12 Şubat 2011 Cumartesi

ruyamda devrimdeydim

evet bildigin devrimdeydim. once bir gotum atti, bak atmadi demiyorum, herhal nazim'in sorusu plak gibi dondu durdu kafamda, ruyama kadar uzadi durust bir cevap bulmam. sordum, oglum verir misin bir isayana her seyini, var mi sende o got diye, bak ne bulduk.



kisili kaldim. etrafimda yuruyuse gecen, polisin onune, coplara, silahlara dogru yuruyen insanlarin arasindaydim, gidecek bir yer yoktu. panikledim ve korkumla bogustum. Pistim, pisicam, ama kacacak yer yok.
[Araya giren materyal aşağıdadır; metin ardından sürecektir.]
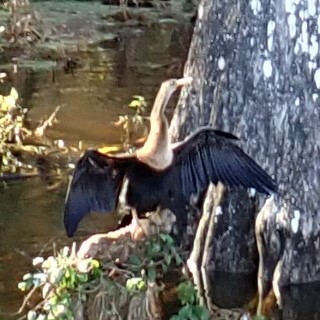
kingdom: Animalia
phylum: Chordata
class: Aves
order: Suliformes
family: Anhingidae
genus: Anhinga
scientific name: Anhinga anhinga
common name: Anhinga
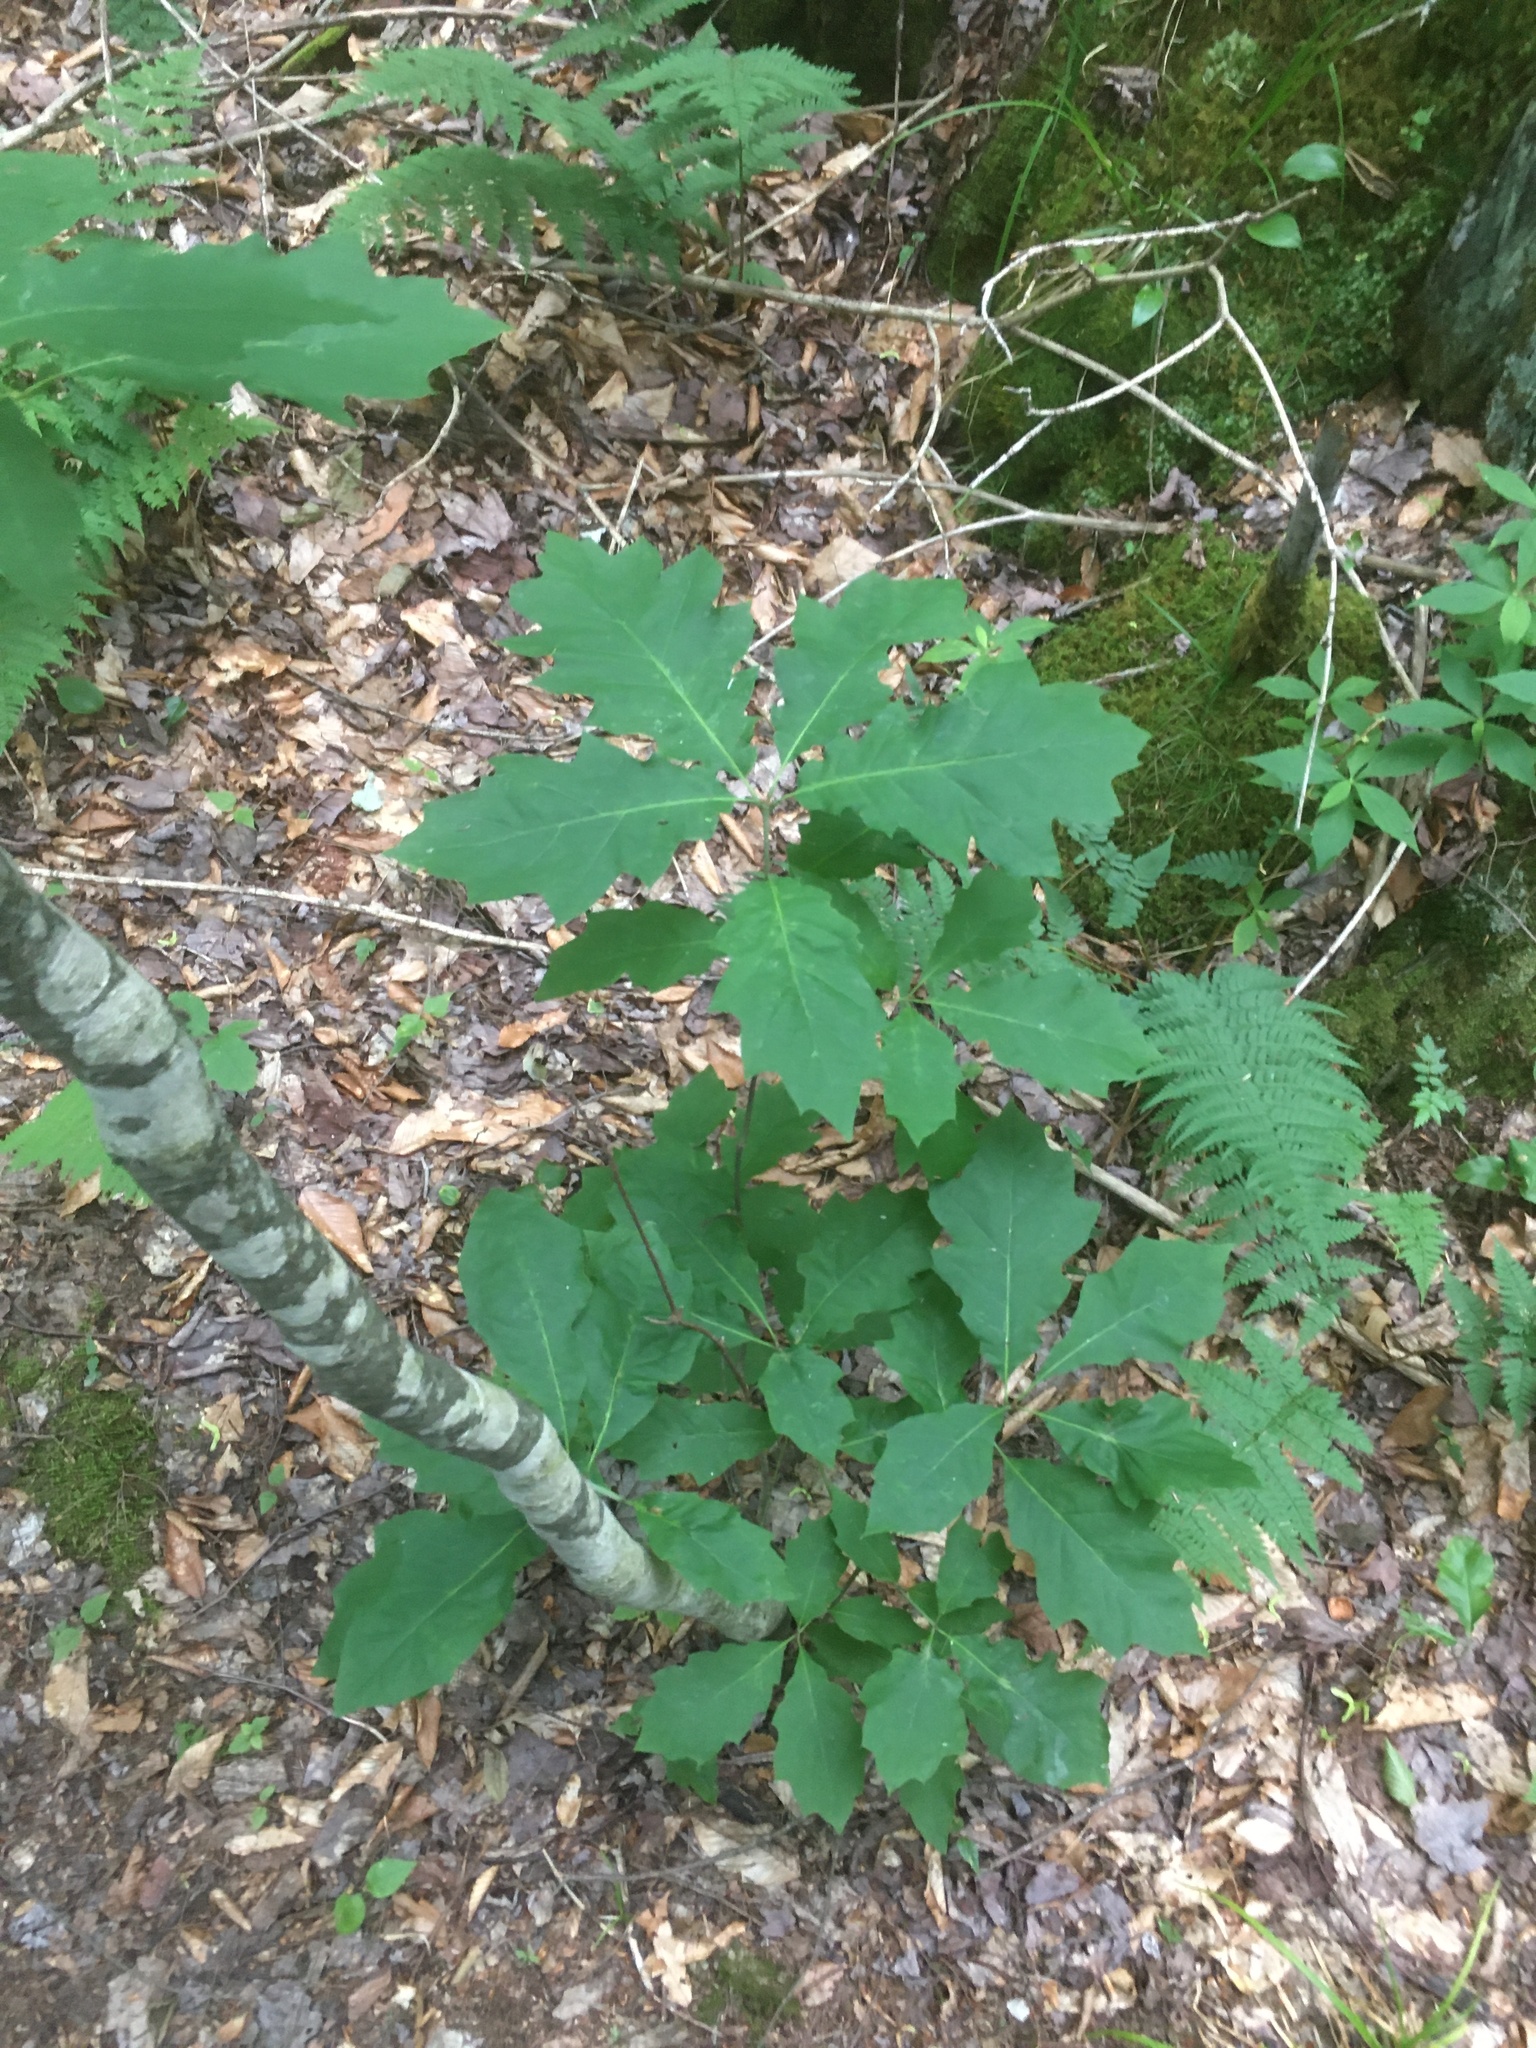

Buraya kadar gelmisim artik gidecek yerim de yok. ya aglaya aglaya, ya gule gule , biliyorum.
sonra kafami kaldirdim ve aralarina katildim.
ama tabi bu hic bir seyi kanitlamaz.
ama bu bizi okumaktan da alikoyamaz.
oyleyse neymis


evet biliyorum, sirf devrim diye HEYO ISTE DEMOKRASI ISTE OZGURLUK, diye bagirmak, olmuyor. Misir devrimi, biliyorum ki bizi lalaland'e goturecek bir kapi degil.
ama bi devrim var.
iste bi umut.

p.s. ve tabi ki special thanks to behzat c. 
cunku artik
herkes
tol'u
ve
"devrim vaktiyle bir ihtimadi ve cok guzeldi"yi biliyor.